───── Фрагмент текста

Когда в ранних статьях Белинский заявлял: «У нас нет литературы», это еще не означало, что у нас вообще ничего нет. У нас была «словесность», которая тем и отличается от «литературы», что не представляет собой органического, следственно-причинного развития. Словесность - это почти каталог, собрание отдельных, ничем внутренне друг с другом не связанных произведений, хотя бы и выдающихся. Литература, наоборот,- собрание плодов «свободного вдохновения», «дружных усилий людей», которые, не сговариваясь, выражают «сознание народа». В таких определениях Белинского много романтического пафоса, но дух и масштаб литературы, органичность ее развития он чувствовал правильно. И вот этой-то должной консолидации, целенаправленности развития, которые он уже видел во французской, английской литературах, в русской пока еще не было.

──────────
───── Предоставленные записи

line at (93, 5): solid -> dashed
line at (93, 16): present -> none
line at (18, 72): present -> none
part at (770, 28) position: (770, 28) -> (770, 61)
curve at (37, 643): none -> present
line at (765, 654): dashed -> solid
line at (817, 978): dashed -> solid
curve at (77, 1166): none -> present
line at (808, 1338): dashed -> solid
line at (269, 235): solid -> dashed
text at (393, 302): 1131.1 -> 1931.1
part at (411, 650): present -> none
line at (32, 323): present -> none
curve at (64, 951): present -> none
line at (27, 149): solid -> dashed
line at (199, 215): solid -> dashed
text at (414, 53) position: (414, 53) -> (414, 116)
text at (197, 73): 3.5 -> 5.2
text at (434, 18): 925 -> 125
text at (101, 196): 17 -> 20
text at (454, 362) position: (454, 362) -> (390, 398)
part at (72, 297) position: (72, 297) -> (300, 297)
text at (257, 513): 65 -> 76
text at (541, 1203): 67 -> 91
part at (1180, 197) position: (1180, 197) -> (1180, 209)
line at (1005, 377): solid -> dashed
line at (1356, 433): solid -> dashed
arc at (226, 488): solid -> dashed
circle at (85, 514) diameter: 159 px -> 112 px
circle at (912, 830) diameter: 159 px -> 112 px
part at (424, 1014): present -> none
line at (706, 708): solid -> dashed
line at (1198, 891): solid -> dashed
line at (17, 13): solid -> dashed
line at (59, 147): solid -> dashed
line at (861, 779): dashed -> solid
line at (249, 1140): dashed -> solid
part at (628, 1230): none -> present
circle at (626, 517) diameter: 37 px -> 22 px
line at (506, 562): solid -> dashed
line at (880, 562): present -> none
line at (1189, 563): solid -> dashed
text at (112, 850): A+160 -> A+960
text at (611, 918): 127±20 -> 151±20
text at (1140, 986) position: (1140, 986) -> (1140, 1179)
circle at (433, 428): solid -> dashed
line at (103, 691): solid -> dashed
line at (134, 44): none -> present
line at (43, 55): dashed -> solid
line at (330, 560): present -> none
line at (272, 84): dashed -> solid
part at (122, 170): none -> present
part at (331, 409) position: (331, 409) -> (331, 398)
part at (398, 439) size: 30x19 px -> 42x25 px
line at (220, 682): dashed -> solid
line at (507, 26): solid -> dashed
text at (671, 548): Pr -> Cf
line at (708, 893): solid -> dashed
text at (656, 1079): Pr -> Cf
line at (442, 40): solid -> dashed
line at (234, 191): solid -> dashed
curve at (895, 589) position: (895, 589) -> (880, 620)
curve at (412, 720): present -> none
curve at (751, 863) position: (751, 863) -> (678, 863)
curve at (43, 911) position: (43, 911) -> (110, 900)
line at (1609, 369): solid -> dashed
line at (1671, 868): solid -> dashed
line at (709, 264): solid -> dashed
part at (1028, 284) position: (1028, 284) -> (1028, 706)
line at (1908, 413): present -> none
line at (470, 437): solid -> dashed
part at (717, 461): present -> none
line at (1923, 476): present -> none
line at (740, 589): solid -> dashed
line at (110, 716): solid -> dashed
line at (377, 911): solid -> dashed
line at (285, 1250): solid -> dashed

──────────

__Задания__
• 1. Ответьте на вопросы по фрагменту текста:
(a) Что, согласно фрагменту, у нас было, хотя «литературы» еще не было?
(b) С чем фрагмент почти сравнивает словесность?
(c) В каких литературах Белинский уже видел должную консолидацию и целенаправленность развития?
• 2. Выпишите, пожалуйста, все выражения, взятые во фрагменте текста в кавычки-«елочки», в порядке их появления.

__Ответы к заданиям__
• 1.
(a) «Словесность».
(b) С каталогом.
(c) Во французской и английской.

• 2.
«У нас нет литературы»
«словесность»
«литературы»
«свободного вдохновения»
«дружных усилий людей»
«сознание народа»